= Short task =
Return every line of the records below word for word, leaving out the pictures.

================

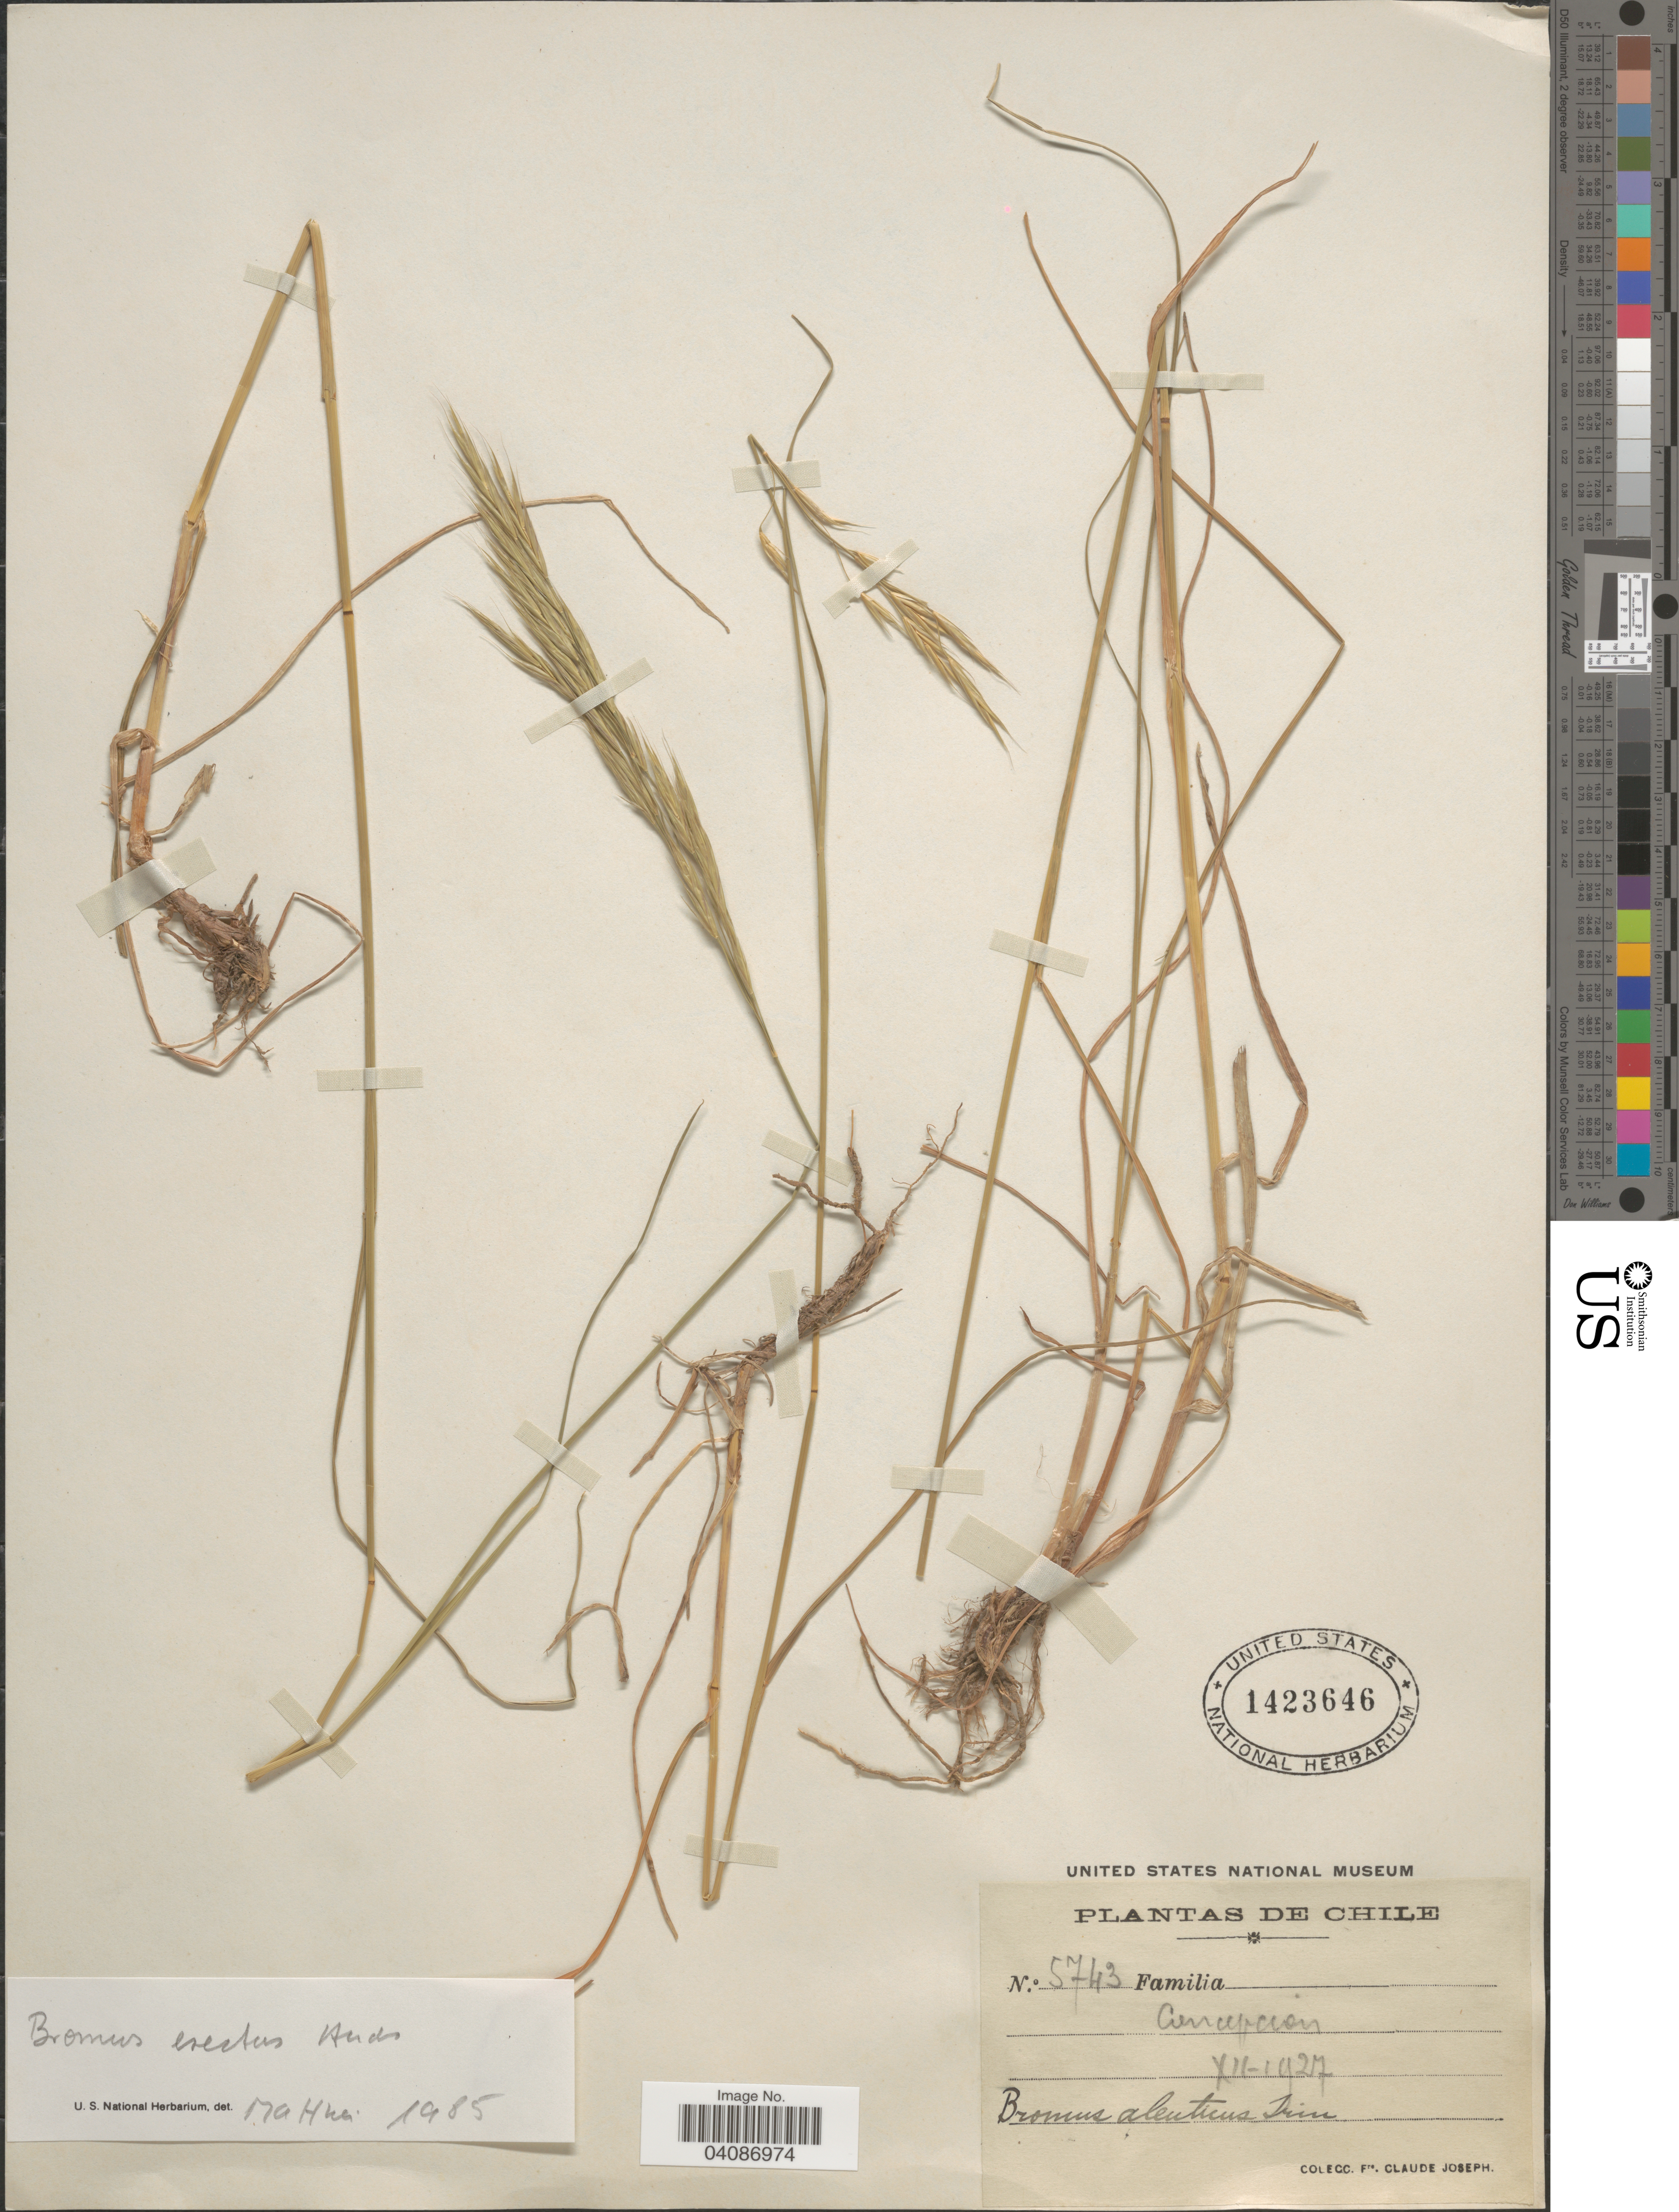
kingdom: Plantae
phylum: Tracheophyta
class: Liliopsida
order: Poales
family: Poaceae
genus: Bromus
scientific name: Bromus erectus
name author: Huds.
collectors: Frere Claude Joseph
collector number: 5743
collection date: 1927-12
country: Chile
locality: Concepcion.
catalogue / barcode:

================

= Expected answer =
kingdom: Plantae
phylum: Tracheophyta
class: Liliopsida
order: Poales
family: Poaceae
genus: Bromus
scientific name: Bromus erectus
name author: Huds.
collectors: Frere Claude Joseph
collector number: 5743
collection date: 1927-12
country: Chile
locality: Concepcion.
catalogue / barcode:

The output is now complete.